My point is: there's no such thing as "full equality," and holding off on good legislation, which would be a clear improvement over the status quo and a beginning to having queer oppression acknowledged as something worth fighting against by the federal government, for "full equality" is far too abstract for me right now. As Juan and Ken pointed out in their comment above, civil rights legislation for African Americans was expanded several times to get to its current state. Employment protections for women were last updated in 2009 with the Lilly Ledbetter Fair Pay Act. Legislators started somewhere and worked from there. So if the Dallas Principles require us to oppose the ENDA, then they're simply not a useful tool to advance an agenda.

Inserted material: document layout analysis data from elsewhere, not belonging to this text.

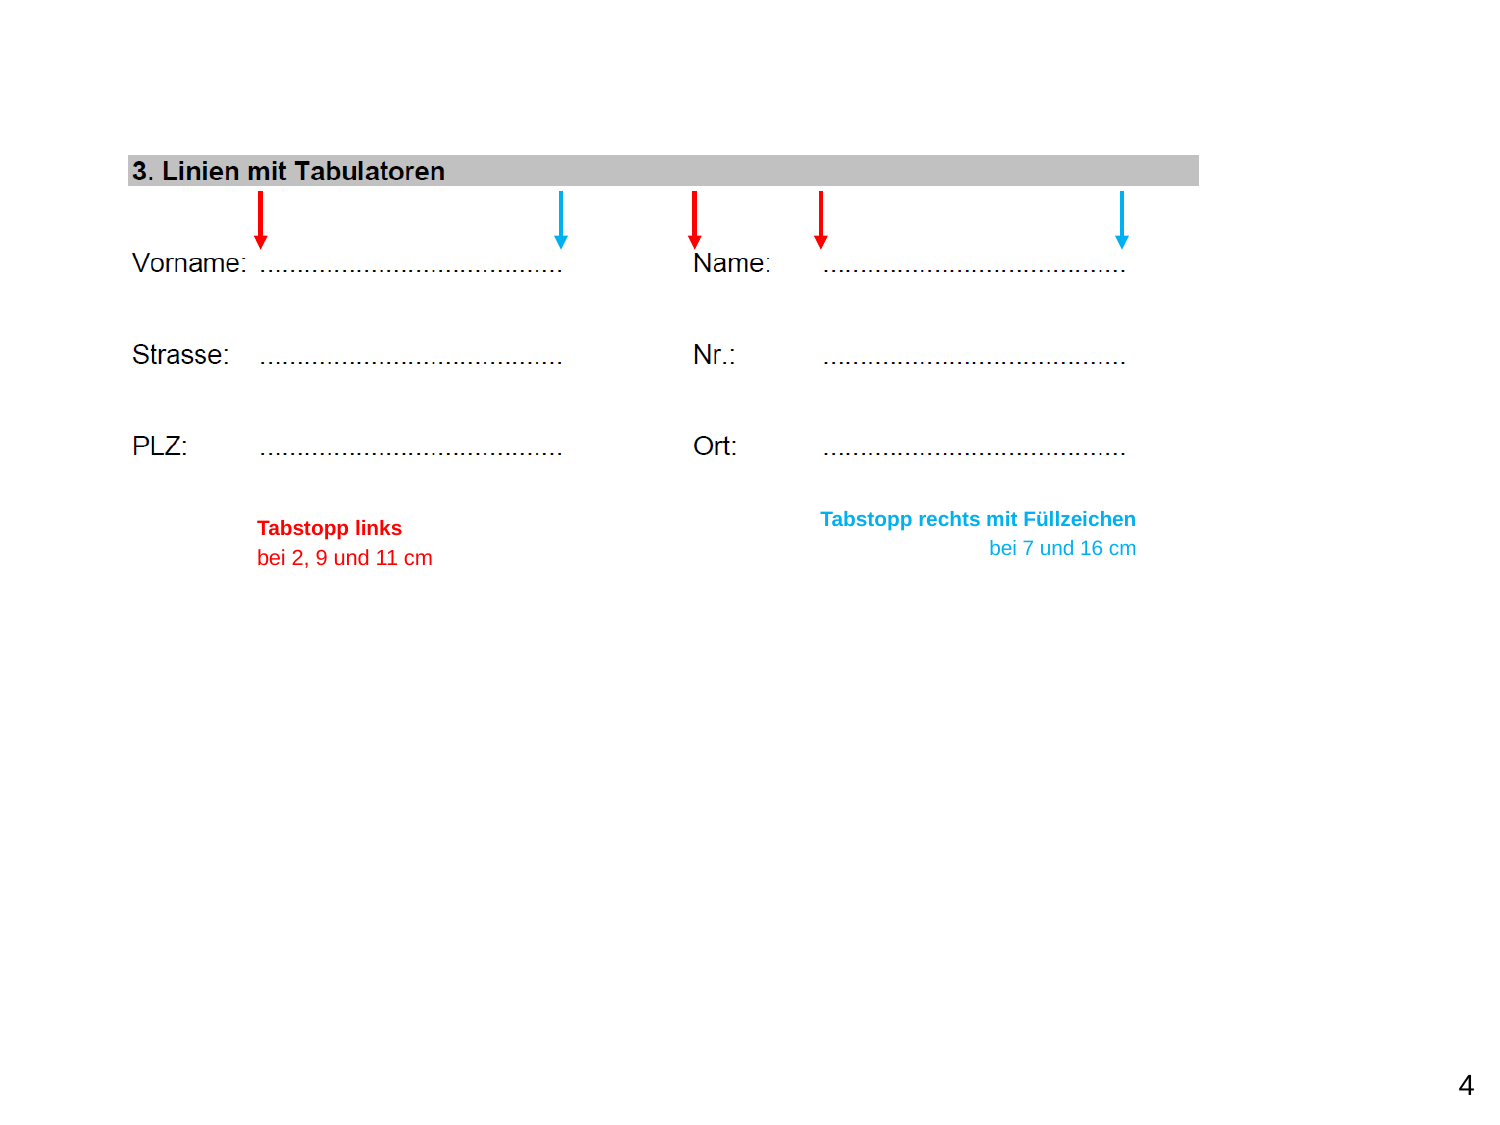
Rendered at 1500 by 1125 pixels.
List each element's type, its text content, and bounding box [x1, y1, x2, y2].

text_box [100, 125, 1229, 591]
slide_number 4 [1139, 1058, 1490, 1125]
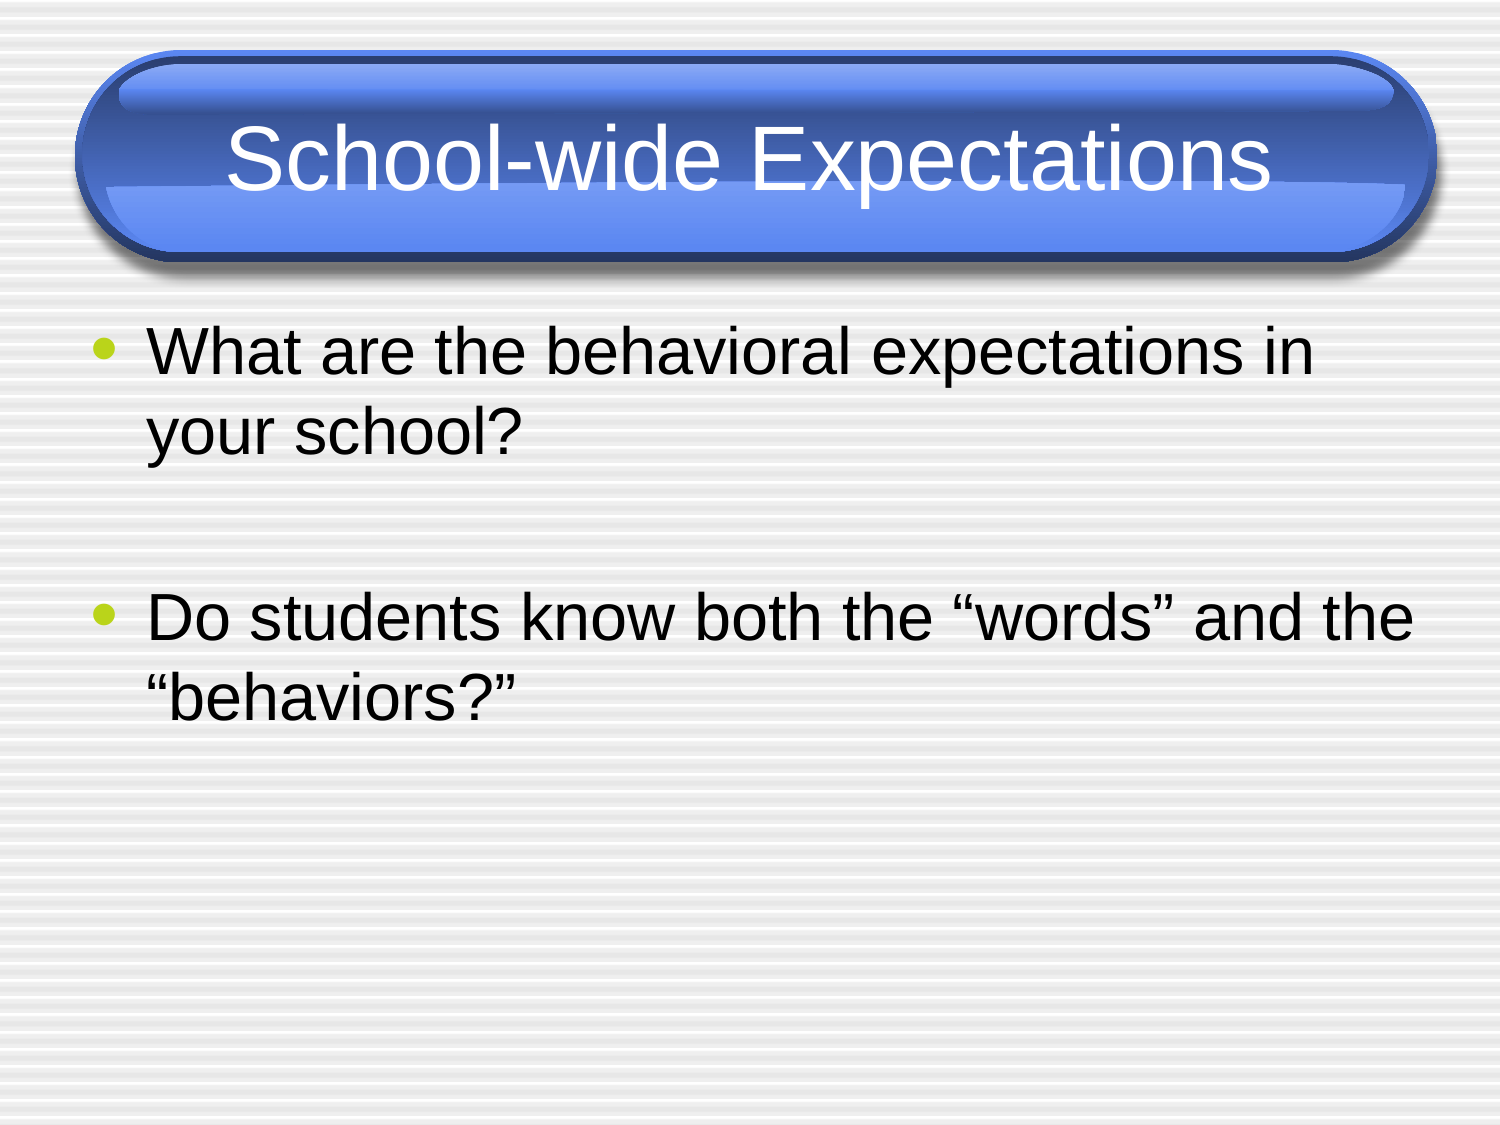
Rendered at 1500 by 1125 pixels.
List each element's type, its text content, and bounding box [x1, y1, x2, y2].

list What are the behavioral expectations in your school? Do students know both the “words” and the “behaviors?” [74, 299, 1438, 1001]
picture [0, 0, 1500, 1125]
title School-wide Expectations [112, 60, 1388, 249]
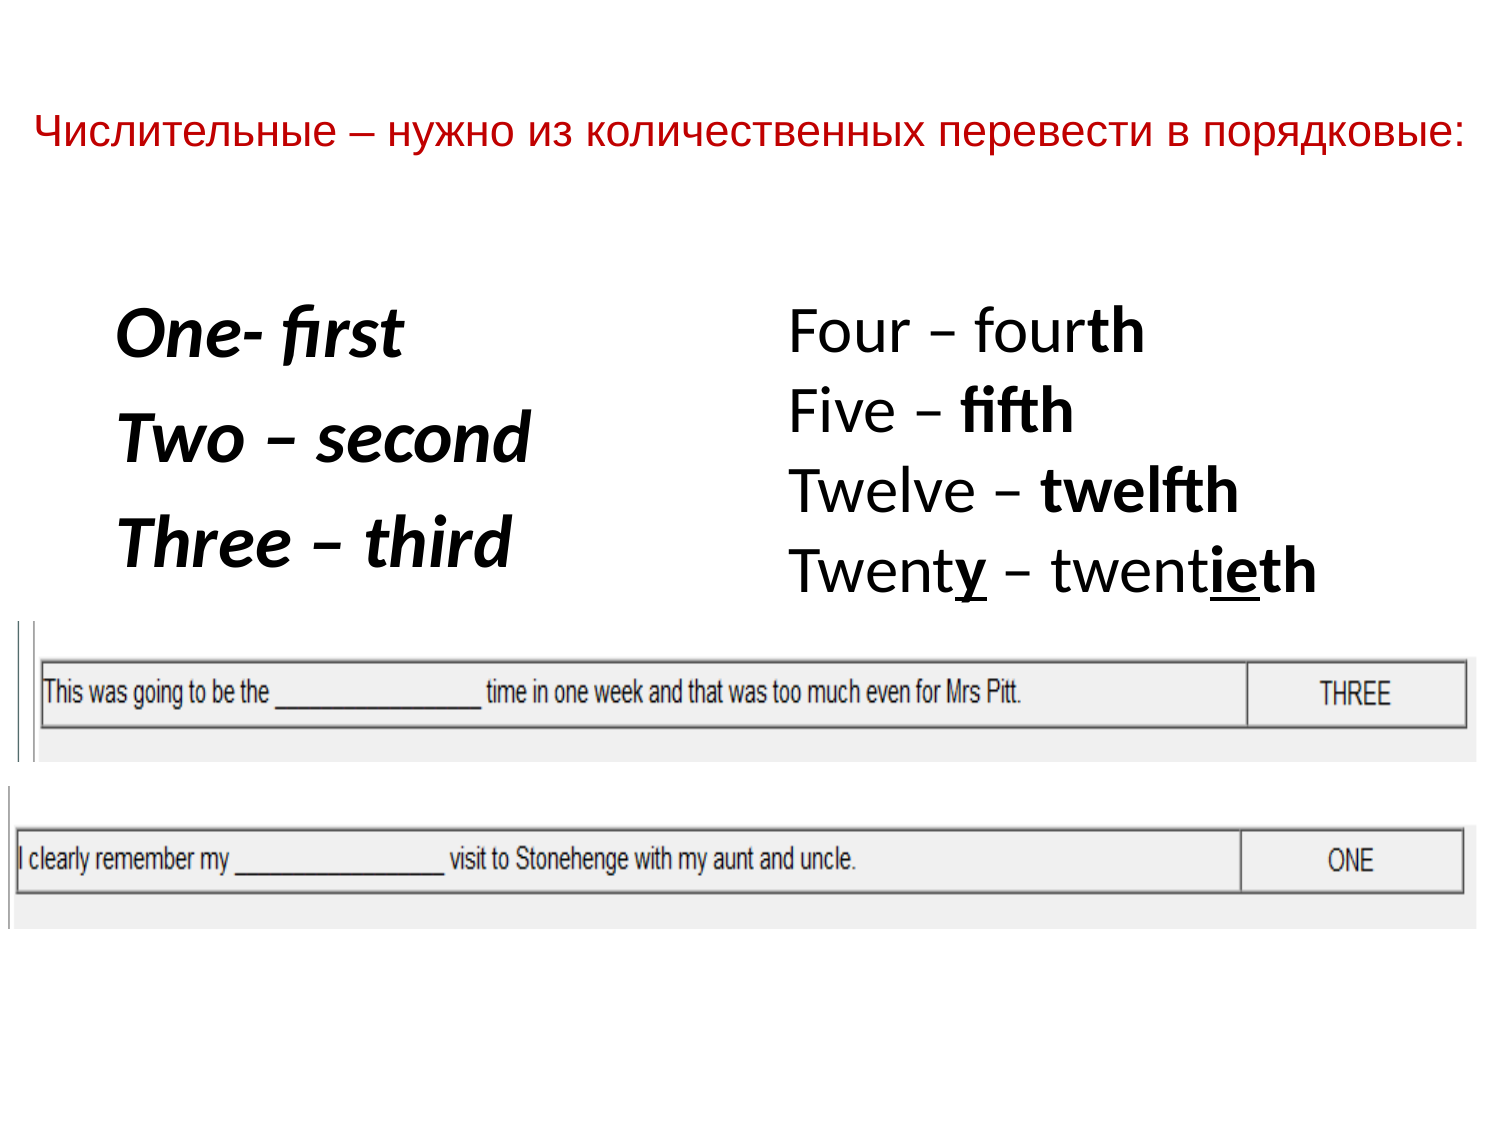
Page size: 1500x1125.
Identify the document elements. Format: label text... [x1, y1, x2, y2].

list One- first Two – second Three – third [100, 275, 632, 619]
picture [17, 620, 1477, 763]
text_box Four – fourth Five – fifth Twelve – twelfth Twenty – twentieth [773, 278, 1423, 614]
title Числительные – нужно из количественных перевести в порядковые: [0, 19, 1500, 233]
picture [0, 786, 1477, 929]
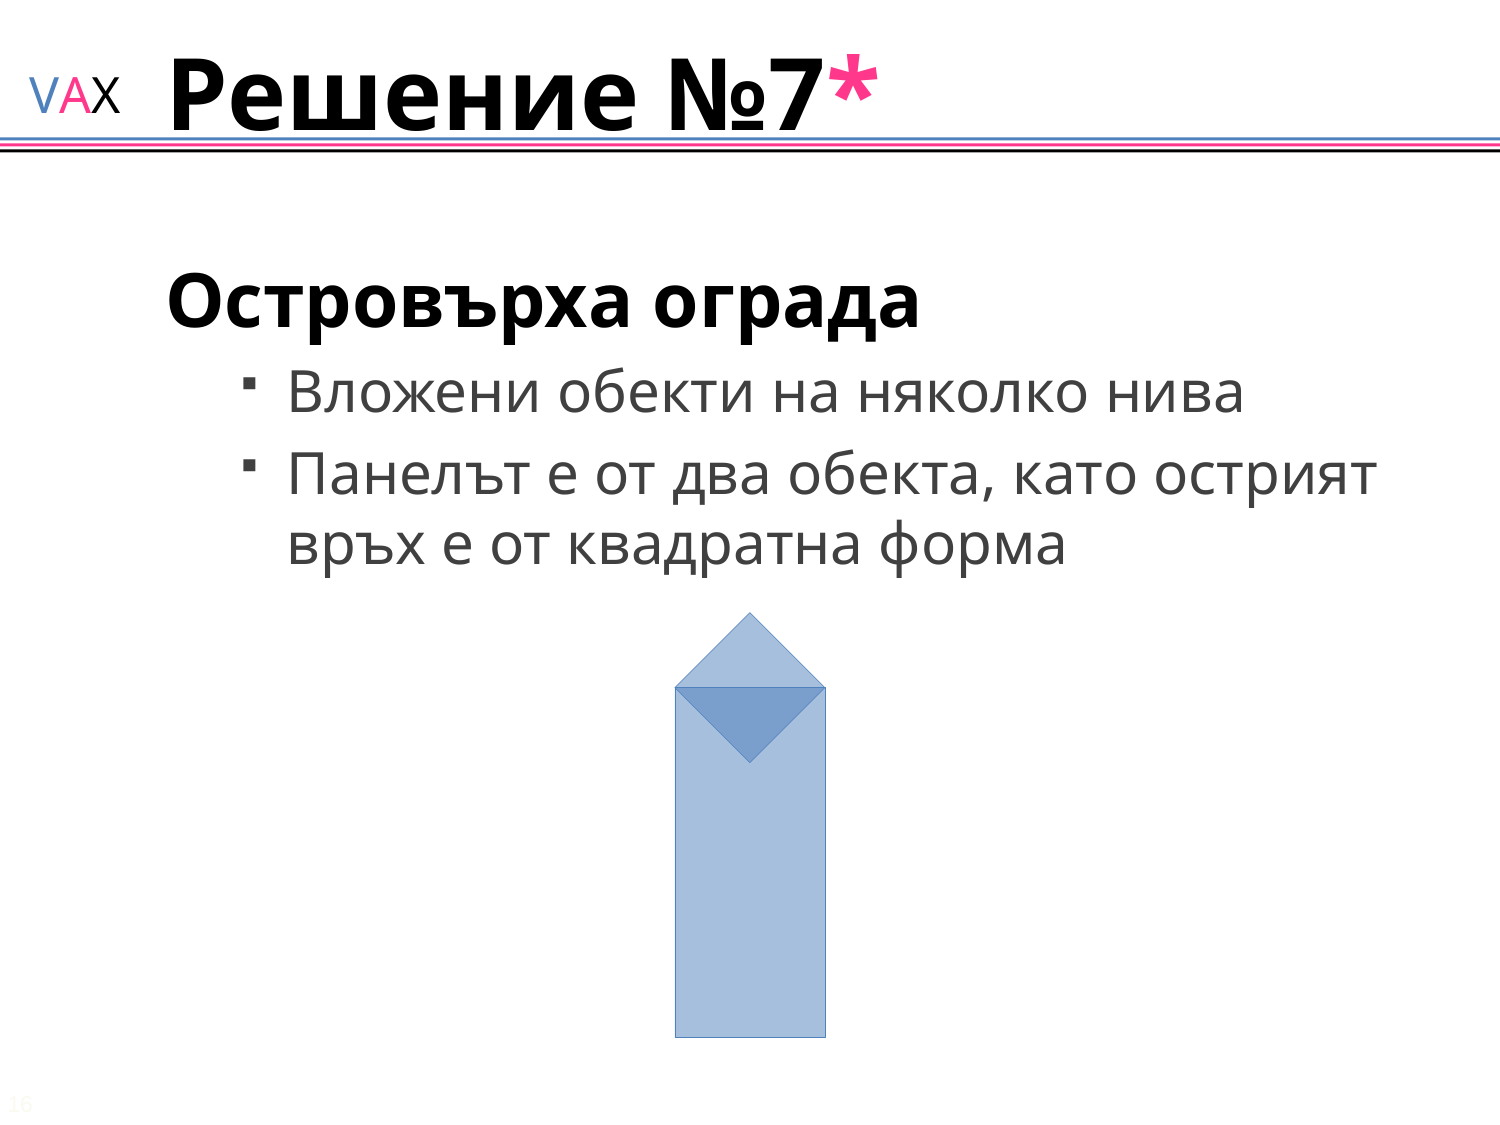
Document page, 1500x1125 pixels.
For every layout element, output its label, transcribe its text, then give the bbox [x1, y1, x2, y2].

list Островърха ограда Вложени обекти на няколко нива Панелът е от два обекта, като острият връх е от квадратна форма [150, 200, 1488, 1113]
text_box [672, 610, 828, 765]
text_box [673, 690, 827, 1040]
title Решение №7* [0, 37, 1500, 144]
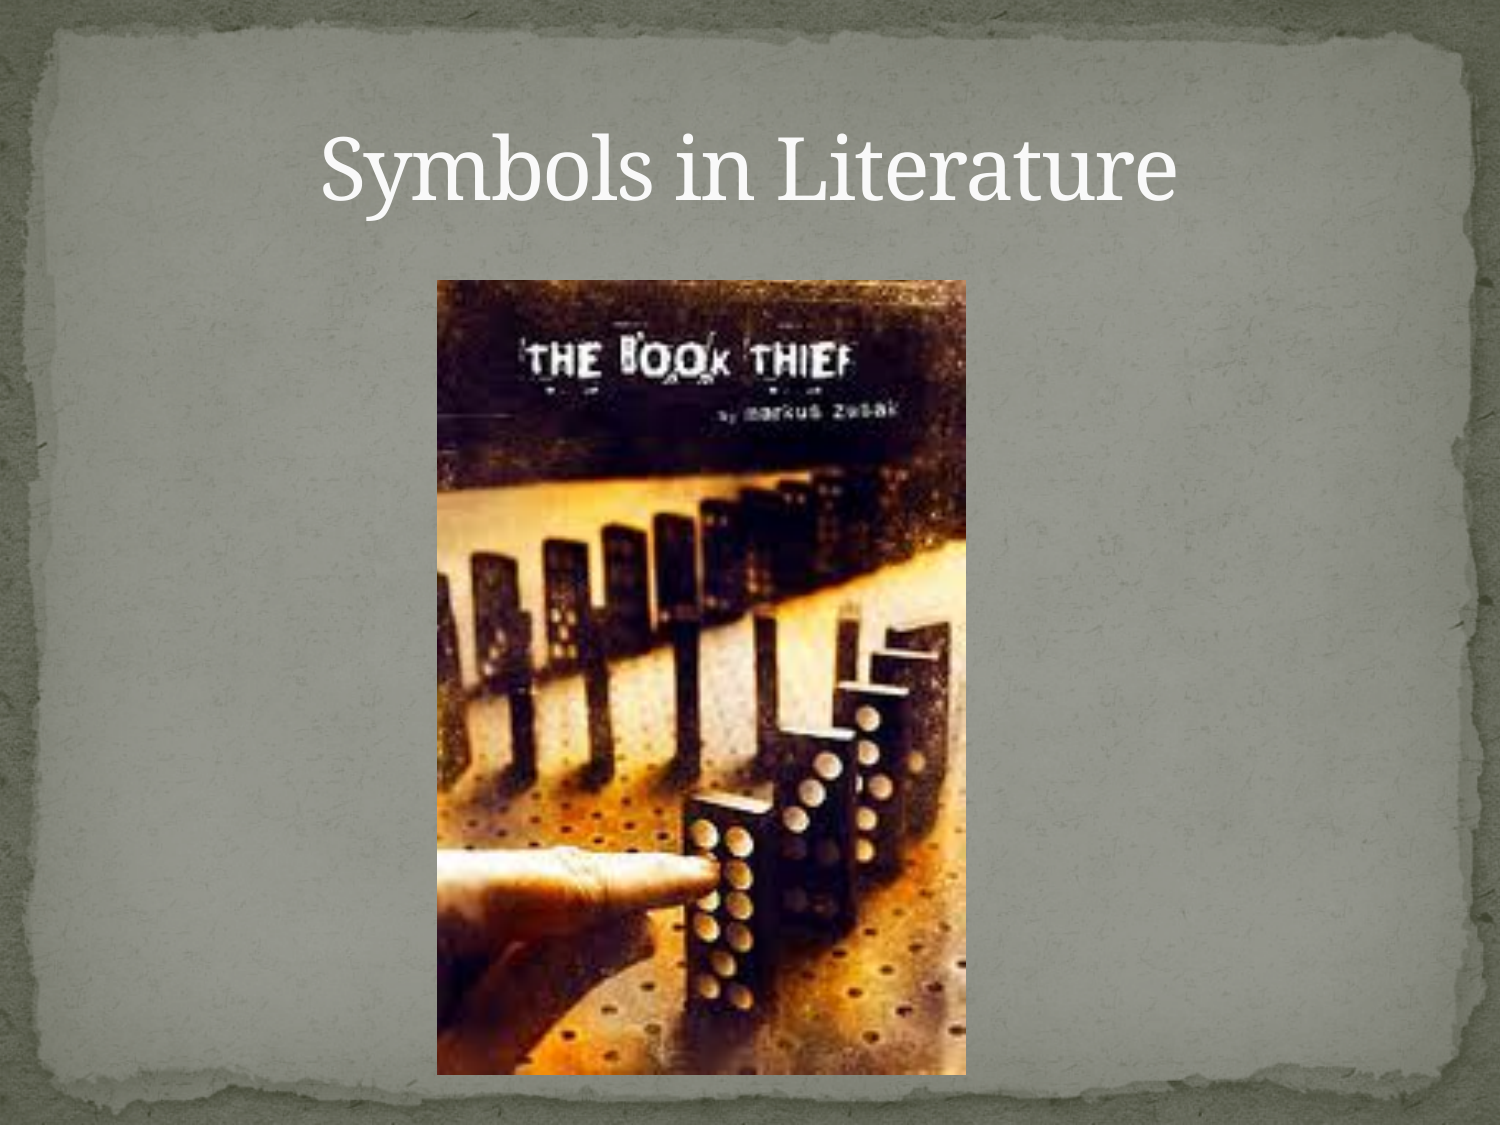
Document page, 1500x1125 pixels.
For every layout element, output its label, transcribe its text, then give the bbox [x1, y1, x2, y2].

title Symbols in Literature [74, 24, 1425, 225]
picture [437, 280, 966, 1076]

(Opposing a sexual orientation only ENDA is completely different. The cruel joke behind the "incrementalism" and "half a loaf" arguments in favor of dropping the T was that, for transgender people, it wasn't incrementalism or half a loaf. It was nothing. Cutting people out of legislation isn't acceptable incrementalism since it's a clear divide-and-conquer tactic and we shouldn't participate in our own destruction. That's why the main voices against trans inclusion generally resorted to transphobia to defend their position - they knew their cynically deployed "incrementalism" argument was illogical in that context.)

While Juan and Ken say opposition to the ENDA shows "tremendous vision, leadership, and courage," and while Indiana Equality is justifying its opposition to ENDA with the Dallas Principles (all while LGBT Hoosiers continue to have no job protections), I'm still not sure that the Dallas Principles require opposition to the ENDA.

Then again, since they expressly avoid demanding any specific legislation, I suppose they're much like the Bible - they can be interpreted by any person who buys into them to give credence to their own pre-existing personal beliefs. And I'm sure both people who say "yes" and "no" will appear in the comments, and let's have that debate.

Ultimately, though, I'll continue to define my personal beliefs based on my own experiences, thoughts, and disposition, not a document drawn up by others. I was born a dirty fuckin' hippie, and I'll die a dirty fuckin' hippie.